National Archaeological Museum, Florence, Italy

The National Archaeological Museum of Florence is an archaeological museum in Florence, Italy. It is located at 1 piazza Santissima Annunziata, in the Palazzo della Crocetta. The museum collects the best of excavations throughout Tuscany, with important Etruscan and Roman finds, as well as collections of other civilizations, such as an important Egyptian section and one of Greek vases, many of which have been restored in Etruscan tombs as testimonies of Numerous trade in the Mediterranean.

Archaeological Museum of Ferrara was inaugurated in 1935 to display artefacts featuring the ancient world of Spina, an important ancient emporium during the mid sixth and early third century B.C.

The museum is located inside the Palazzo Costabili, a sixteenth century building called “di Ludovico il Moro”, and has been brought back to its former magnificence thanks to the restoration of Biagio Rossetti’s architectural work, and Garofalo and Dosso Dossi’s frescoes.

The museum was inaugurated in the presence of king Victor Emmanuel II in 1870 in the buildings of the Cenacolo di Fuligno on via Faenza. At that time it only comprised Etruscan and Roman remains. As the collections grew, a new site soon became necessary and in 1880 the museum was transferred to its present building.

The collection’s first foundations were the family collections of the Medici and Lorraine, with several transfers from the Uffizi up to 1890 (except the collections of marble sculpture which the Uffizi already possessed). The Egyptian section was first formed in the first half of the 18th century from part of the collections of Pierre Léopold de Toscane, from another part of an expedition promoted by the same Grand Duke in 1828–29 and led by Ippolito Rosellini and Champollion (the man who first deciphered hieroglyphics).

The Etruscan section:
Located on the first floor was seriously injured during the flood in Florence in 1966. The restoration of the finds has occupied the whole of the next forty years and today, since 2000, it has been completed, although many rooms are still being reformulated.

The Roman section:
Among the most interesting works, the bronze of the Idolino di Pesaro, a statue of a young 146 cm high, a Roman copy of a Greek-classical original that was found in fragments at the center of Pesaro in October 1530 in what was a senatorial residence. Who arrived in Florence in 1631 with the heritage of Vittoria Della Rovere; This sculpture, from the Renaissance stand, inspired many artists of the sixteenth century and today has found a striking location at the end of the gallery on the second floor.

The Greek section:
The penthouse ceramic collection is very large and includes a large room with numerous windows on the second floor. Most of the pieces come from Etruscan tombs and are the result of exchanges with Greece, particularly with Athens (the site of most of the finds) and date back to the period between the 6th and 4th centuries BC.

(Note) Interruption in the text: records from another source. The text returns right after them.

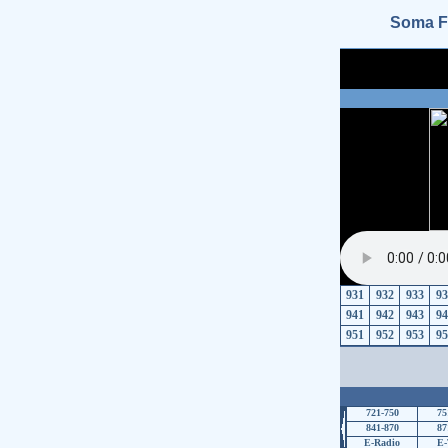
Soma F
931
932
933
93
941
942
943
94
951
952
953
95
721-750
75
841-870
87
E-Radio
E-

The Egyptian Museum of Florence:
The collection is second only to the Egyptian Museum of Turin in Italy, and housed in some rooms specially decorated on the first floor, originates from the collections Nizzoli and Schiapparelli and the excavation campaign of Ippolito Rosellini and François Champollion. Among the other acquisitions, the papyrus from the excavations of 1934-39 was important. The finds cover many of the day-to-day activities of ancient Egypt, with objects also in fragile materials such as wood, fabric and bone. The exhibition is undergoing gradual reshaping, favoring chronological and topographic criteria rather than thematic.

The numismatic section:
The first nucleus of the numismatic collection was surely already present in the collection of antiquity begun by Lorenzo the Magnificent and, enriched by several family members, was part of the immense artistic patrimony of the family that Elettrice Palatina Anna Maria Luisa, the last descendant of the Medici, He gave his death in 1743 to the Grand Duchy of Tuscany provided that he had never been alienated from Florence and remained for ornamentation of the State for the benefit of the public and to attract the strangers of the Forestieri.

Other sections:
The museum also has many exhibits of other cultures such as the Paleoveneti, the Villanoviani, Anatolia, the High Middle Ages (Plate of Ardaburio Aspare, 434) and Renaissance Renaissance works inspired by the ancient ones (such as Meloria’s bronzes) Or bronze statuettes made up of ancient fragments, some of Benvenuto Cellini’s hand.